Online Program

Return to main conference page

All Times EDT

Thursday, June 4
Data Visualization
Divide and Recombine for Big Data Analysis and Visualization
Thu, Jun 4, 1:20 PM - 2:55 PM
TBD
 

Distributed Bayesian Varying Coefficient Modeling Using a Gaussian Process Prior (308171)

*Sanvesh Srivastava, University of Iowa 

Keywords: data augmentation, divide-and-conquer Bayesian inference, Gaussian process priors, varying coefficients models

Bayesian varying coefficients models are widely used for estimating nonlinear regression functions that are easy to interpret.

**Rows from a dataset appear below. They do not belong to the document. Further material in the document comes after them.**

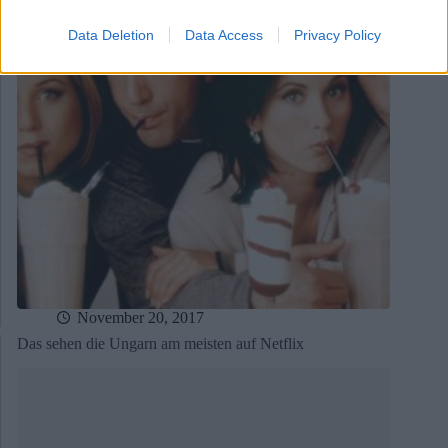
Data Deletion
Data Access
Privacy Policy
November 20, 2017
Das sehen die Ungarn am meisten auf Netflix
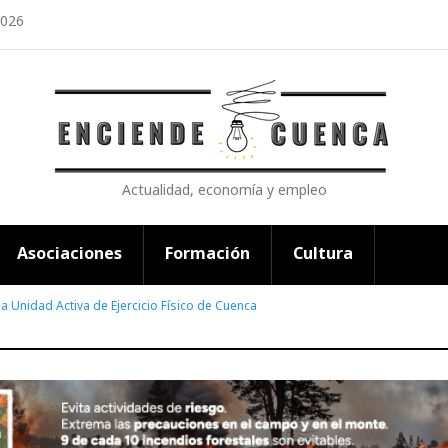
2026
Actualidad, economía y empleo
Asociaciones
Formación
Cultura
a Unidad Activa de Ejercicio Físico de Cuenca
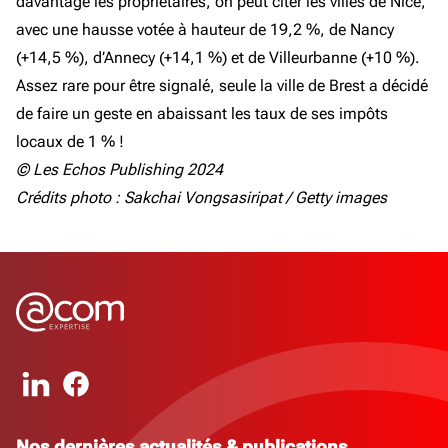
davantage les propriétaires, on peut citer les villes de Nice,
avec une hausse votée à hauteur de 19,2 %, de Nancy
(+14,5 %), d’Annecy (+14,1 %) et de Villeurbanne (+10 %).
Assez rare pour être signalé, seule la ville de Brest a décidé
de faire un geste en abaissant les taux de ses impôts
locaux de 1 % !
© Les Echos Publishing 2024
Crédits photo : Sakchai Vongsasiripat / Getty images
Nos dernières actualités & publications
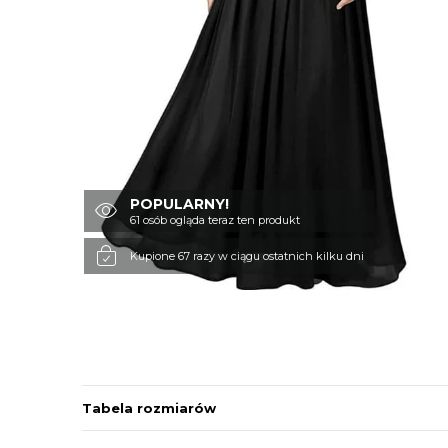
POPULARNY!
61 osób ogląda teraz ten produkt
Kupione 67 razy w ciągu ostatnich kilku dni
Tabela rozmiarów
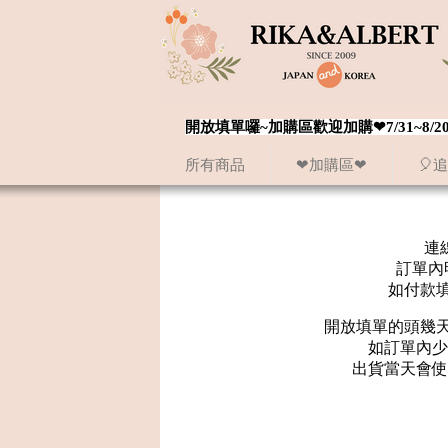
開放填單囉~加購區歡迎加購❤7/31~
所有商品
❤加購區❤
🎈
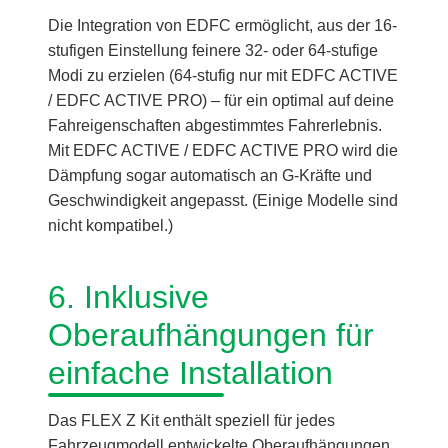
Die Integration von EDFC ermöglicht, aus der 16-
stufigen Einstellung feinere 32- oder 64-stufige
Modi zu erzielen (64-stufig nur mit EDFC ACTIVE
/ EDFC ACTIVE PRO) – für ein optimal auf deine
Fahreigenschaften abgestimmtes Fahrerlebnis.
Mit EDFC ACTIVE / EDFC ACTIVE PRO wird die
Dämpfung sogar automatisch an G-Kräfte und
Geschwindigkeit angepasst. (Einige Modelle sind
nicht kompatibel.)
6. Inklusive
Oberaufhängungen für
einfache Installation
Das FLEX Z Kit enthält speziell für jedes
Fahrzeugmodell entwickelte Oberaufhängungen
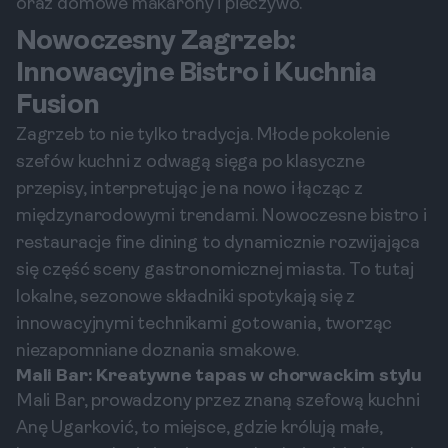
oraz domowe makarony i pieczywo.
Nowoczesny Zagrzeb:
Innowacyjne Bistro i Kuchnia
Fusion
Zagrzeb to nie tylko tradycja. Młode pokolenie
szefów kuchni z odwagą sięga po klasyczne
przepisy, interpretując je na nowo i łącząc z
międzynarodowymi trendami. Nowoczesne bistro i
restauracje fine dining to dynamicznie rozwijająca
się część sceny gastronomicznej miasta. To tutaj
lokalne, sezonowe składniki spotykają się z
innowacyjnymi technikami gotowania, tworząc
niezapomniane doznania smakowe.
Mali Bar: Kreatywne tapas w chorwackim stylu
Mali Bar, prowadzony przez znaną szefową kuchni
Anę Ugarković, to miejsce, gdzie królują małe,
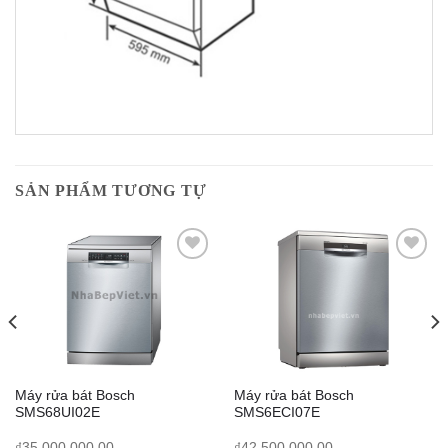
SẢN PHẨM TƯƠNG TỰ
Add to
Add to
Wishlist
Wishlist
Máy rửa bát Bosch
Máy rửa bát Bosch
SMS68UI02E
SMS6ECI07E
urrent
₫
35,000,000.00
₫
42,500,000.00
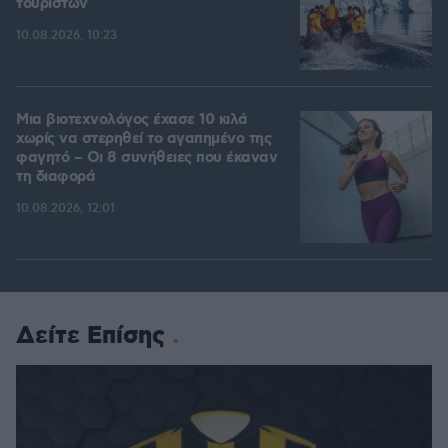
τουριστών
10.08.2026, 10:23
Μια βιοτεχνολόγος έχασε 10 κιλά
χωρίς να στερηθεί το αγαπημένο της
φαγητό – Οι 8 συνήθειες που έκαναν
τη διαφορά
10.08.2026, 12:01
Δείτε Επίσης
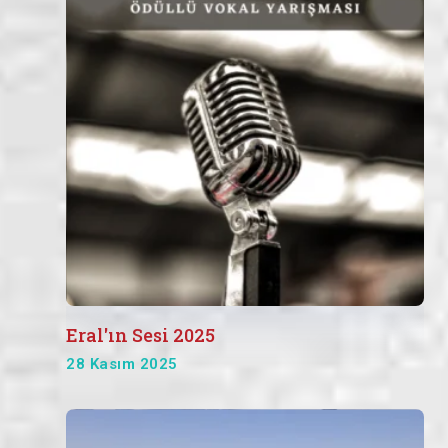
Eral'ın Sesi 2025
28 Kasım 2025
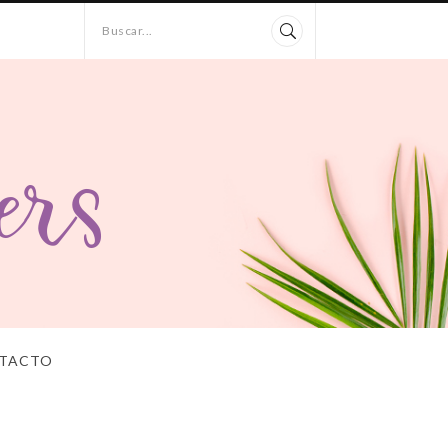
Buscar...
TACTO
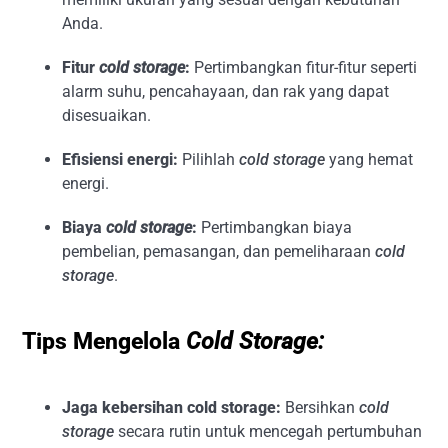
Anda.
Fitur
cold storage
:
Pertimbangkan fitur-fitur seperti
alarm suhu, pencahayaan, dan rak yang dapat
disesuaikan.
Efisiensi energi:
Pilihlah
cold storage
yang hemat
energi.
Biaya
cold storage
:
Pertimbangkan biaya
pembelian, pemasangan, dan pemeliharaan
cold
storage
.
Tips Mengelola
Cold Storage:
Jaga kebersihan cold storage:
Bersihkan
cold
storage
secara rutin untuk mencegah pertumbuhan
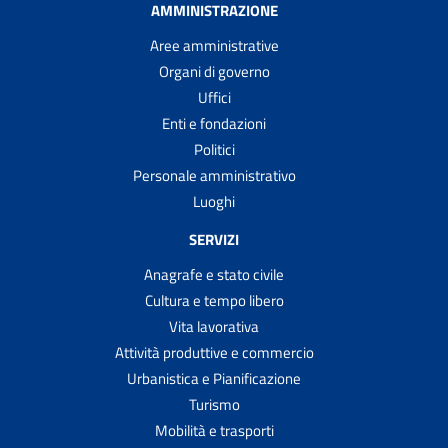
AMMINISTRAZIONE
Aree amministrative
Organi di governo
Uffici
Enti e fondazioni
Politici
Personale amministrativo
Luoghi
SERVIZI
Anagrafe e stato civile
Cultura e tempo libero
Vita lavorativa
Attività produttive e commercio
Urbanistica e Pianificazione
Turismo
Mobilità e trasporti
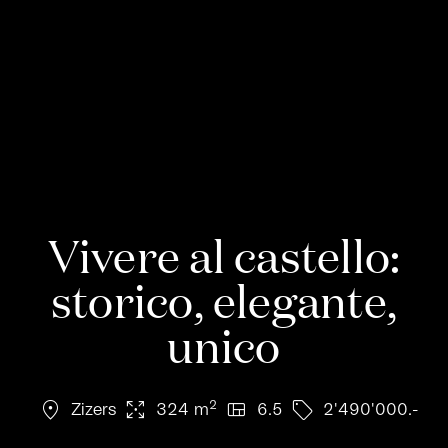
Vivere al castello:
storico, elegante,
unico
location_on
arrows_output
view_quilt
sell
2
Zizers
324 m
6.5
2'490'000.-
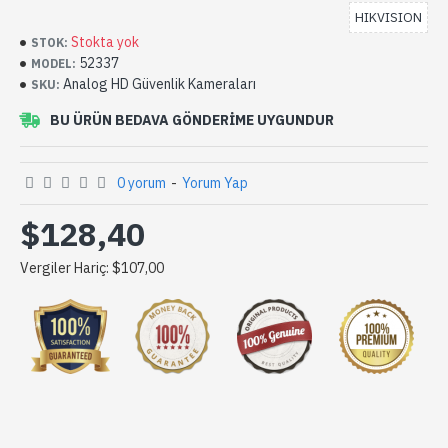
HIKVISION
Stokta yok
STOK:
52337
MODEL:
Analog HD Güvenlik Kameraları
SKU:
BU ÜRÜN BEDAVA GÖNDERIME UYGUNDUR
0 yorum
-
Yorum Yap
$128,40
Vergiler Hariç: $107,00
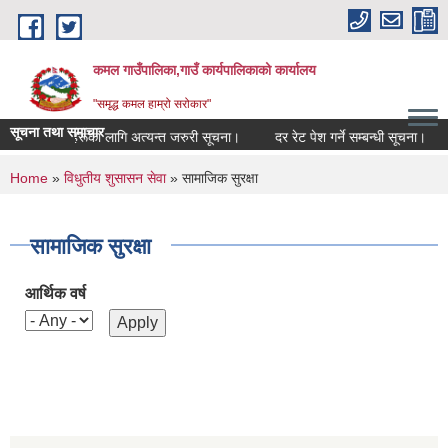
Skip to main content
कमल गाउँपालिका,गाउँ कार्यपालिकाको कार्यालय
"समृद्ध कमल हाम्रो सरोकार"
सूचना तथा समाचार
े सम्बन्धी कृषकहरूका लागि अत्यन्त जरुरी सूचना।
दर रेट पेश गर्ने सम्बन्धी सूचना।
You are here
Home
»
विधुतीय शुसासन सेवा
» सामाजिक सुरक्षा
सामाजिक सुरक्षा
आर्थिक वर्ष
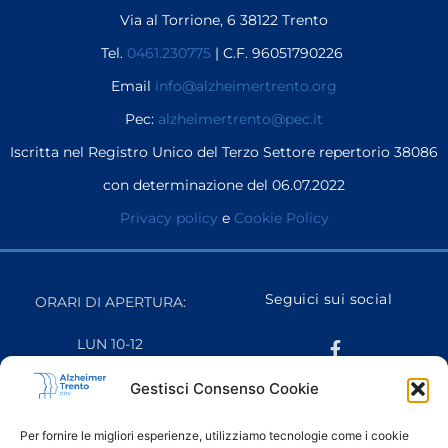
Via al Torrione, 6 38122 Trento
Tel.
0461.230775
| C.F. 96051790226
Email
info@alzheimertrento.org
Pec:
alzheimertrento@pec.it
Iscritta nel Registro Unico del Terzo Settore repertorio 38086
con determinazione del 06.07.2022
Privacy policy
e
Cookie Policy
Seguici sui social
ORARI DI APERTURA:
LUN 10-12
MAR 16-18
MER CHIUSO
Gestisci Consenso Cookie
GIO 10-12
VEN 10-12
Per fornire le migliori esperienze, utilizziamo tecnologie come i cookie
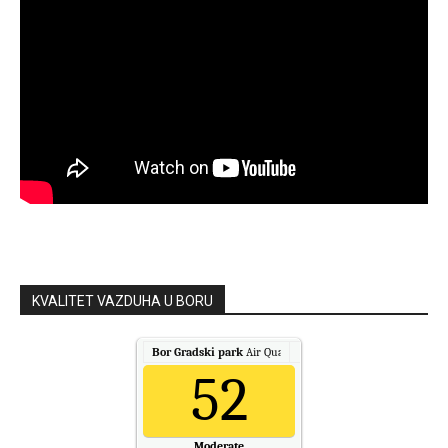
KVALITET VAZDUHA U BORU
Bor Gradski park
Air Quality.
52
Moderate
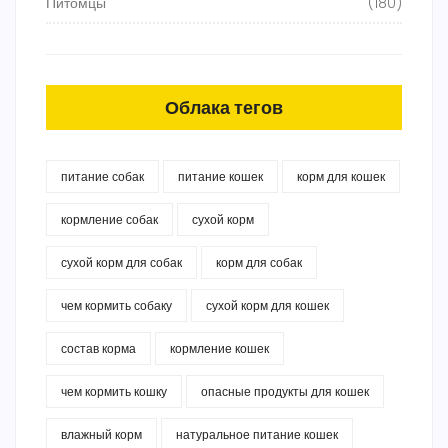
Питомцы
(180)
Облака тегов
питание собак
питание кошек
корм для кошек
кормление собак
сухой корм
сухой корм для собак
корм для собак
чем кормить собаку
сухой корм для кошек
состав корма
кормление кошек
чем кормить кошку
опасные продукты для кошек
влажный корм
натуральное питание кошек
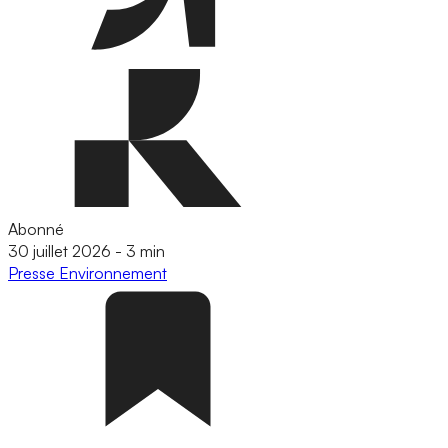
Abonné
30 juillet 2026
-
3 min
Presse
Environnement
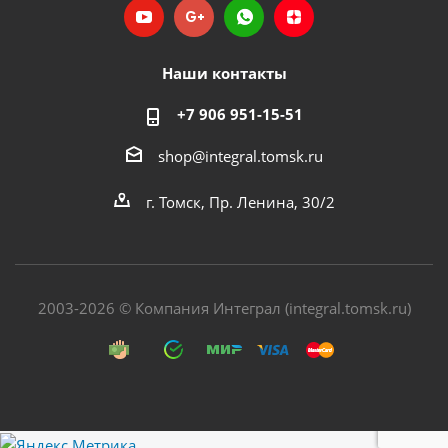
Наши контакты
+7 906 951-15-51
shop@integral.tomsk.ru
г. Томск, Пр. Ленина, 30/2
2003-2026 © Компания Интеграл (integral.tomsk.ru)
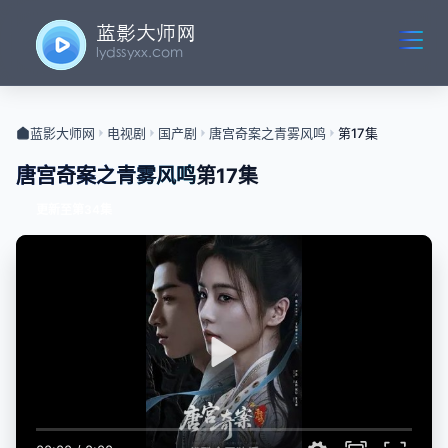
蓝影大师网
电视剧
国产剧
唐宫奇案之青雾风鸣
第17集
唐宫奇案之青雾风鸣
第17集
更新至第34集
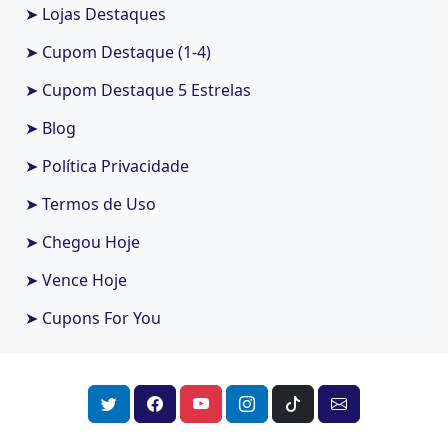
➤ Lojas Destaques
➤ Cupom Destaque (1-4)
➤ Cupom Destaque 5 Estrelas
➤ Blog
➤ Política Privacidade
➤ Termos de Uso
➤ Chegou Hoje
➤ Vence Hoje
➤ Cupons For You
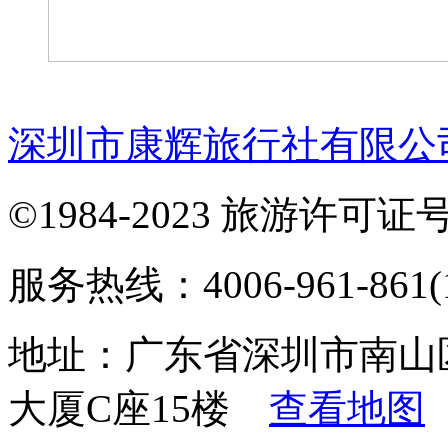
深圳市康辉旅行社有限公
©1984-2023 旅游许可证号：
服务热线：4006-961-861(1
地址：广东省深圳市南山
大厦C座15楼
查看地图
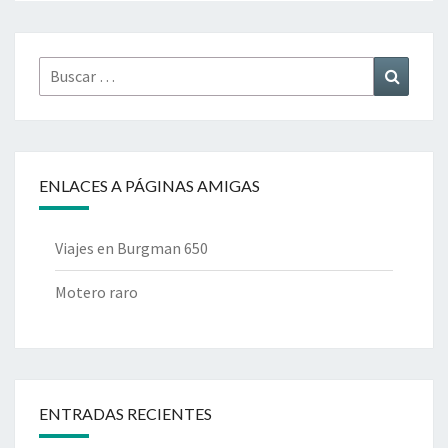
Buscar
Buscar
por:
ENLACES A PÁGINAS AMIGAS
Viajes en Burgman 650
Motero raro
ENTRADAS RECIENTES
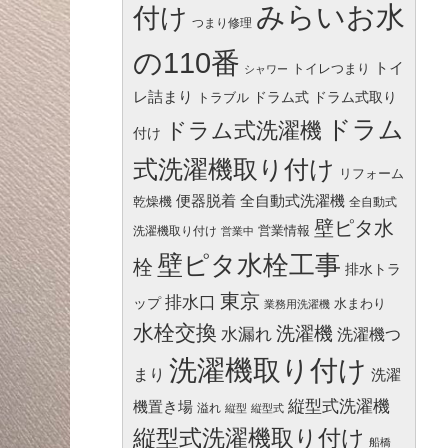
みらいお水
付け
つまり修理
の110番
トイ
トイレつまり
シャワー
レ詰まり
ドラム式
ドラム式取り
トラブル
ドラム
ドラム式洗濯機
付け
式洗濯機取り付け
リフォーム
便器脱着
全自動式洗濯機
乾燥機
全自動式
壁ピタ水
営業情報
洗濯機取り付け
営業中
壁ピタ水栓工事
栓
排水トラ
東京
排水口
ップ
水まわり
業務用洗濯機
水栓交換
洗濯機
水漏れ
洗濯機つ
洗濯機取り付け
まり
洗濯
縦型式洗濯機
機置き場
溢れ
縦型
縦型式
縦型式洗濯機取り付け
船橋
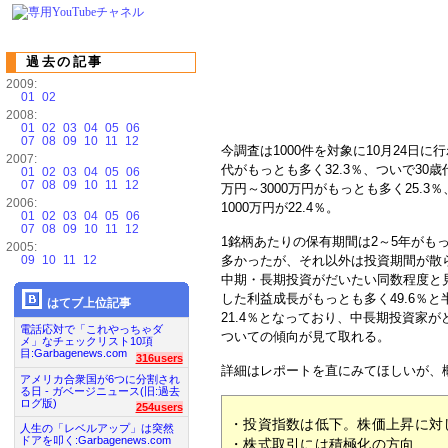
過去の記事
2009:
01
02
2008:
01
02
03
04
05
06
07
08
09
10
11
12
今調査は1000件を対象に10月24日に行
2007:
代がもっとも多く32.3％、ついで30歳代
01
02
03
04
05
06
07
08
09
10
11
12
万円～3000万円がもっとも多く25.3％、
2006:
1000万円が22.4％。
01
02
03
04
05
06
07
08
09
10
11
12
1銘柄あたりの保有期間は2～5年がも
2005:
09
10
11
12
多かったが、それ以外は投資期間が散
中期・長期投資がだいたい同数程度と
した利益成長がもっとも多く49.6％
はてブ上位記事
21.4％となっており、中長期投資家
電話応対で「これやっちゃダ
ついての傾向が見て取れる。
メ」なチェックリスト10項
目:Garbagenews.com
316users
詳細はレポートを直にみてほしいが、
アメリカ合衆国が6つに分割され
る日 - ガベージニュース(旧:過去
ログ版)
254users
・投資指数は低下。株価上昇に対
人生の「レベルアップ」は突然
ドアを叩く:Garbagenews.com
・株式取引には積極化の方向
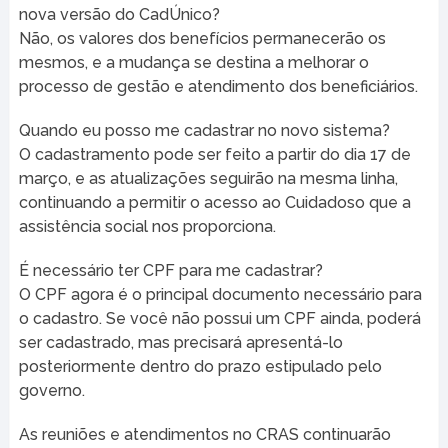
nova versão do CadÚnico?
Não, os valores dos benefícios permanecerão os
mesmos, e a mudança se destina a melhorar o
processo de gestão e atendimento dos beneficiários.
Quando eu posso me cadastrar no novo sistema?
O cadastramento pode ser feito a partir do dia 17 de
março, e as atualizações seguirão na mesma linha,
continuando a permitir o acesso ao Cuidadoso que a
assistência social nos proporciona.
É necessário ter CPF para me cadastrar?
O CPF agora é o principal documento necessário para
o cadastro. Se você não possui um CPF ainda, poderá
ser cadastrado, mas precisará apresentá-lo
posteriormente dentro do prazo estipulado pelo
governo.
As reuniões e atendimentos no CRAS continuarão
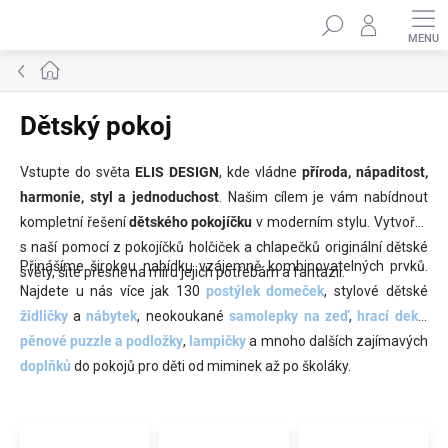
Přejít
Hledat
na
obsah
Domů
Dětský pokoj
Vstupte do světa
ELIS DESIGN
, kde vládne
příroda, nápaditost,
harmonie, styl a jednoduchost
. Našim cílem je vám nabídnout
kompletní řešení
dětského pokojíčku
v moderním stylu. Vytvořte
s naší pomocí z pokojíčků holčiček a chlapečků originální dětské
Přinášíme širokou nabídku vzájemně kombinovatelných prvků.
světy, šité přesně na míru jejich potřebám a fantazii.
Najdete u nás více jak 130
postýlek domeček
, stylové dětské
židličky
a
nábytek
, neokoukané
samolepky na zeď
,
hrací deky
,
pěnové puzzle a podložky
,
lampičky
a mnoho dalších zajímavých
doplňků
do pokojů pro děti od miminek až po školáky.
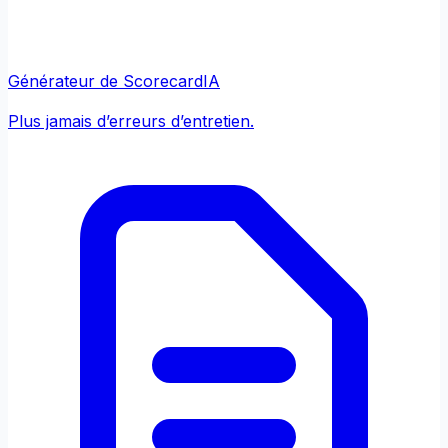
Générateur de Scorecard
IA
Plus jamais d’erreurs d’entretien.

Our focus is on the models based on Gaussian process (GP) priors that are very flexible but their applications in massive data settings are limited. This is mainly due to the prohibitively slow Markov chain Monte Carlo (MCMC) computations for posterior inference. We develop a parameter-expanded data augmentation-type algorithm based on the divide-and-conquer (D&C) technique that is easily scaled to large data sets by forming many data subsets using subsampling, performing posterior computations in parallel on the subsets, and combining the posterior samples obtained from the subsets. The combined MCMC samples replace MCMC samples from the full data posterior distribution for posterior inference. Based on the optimal convergence rate of the D&C posterior distribution and analytic properties of GPs, we also provide guidance for choosing the number of subsets.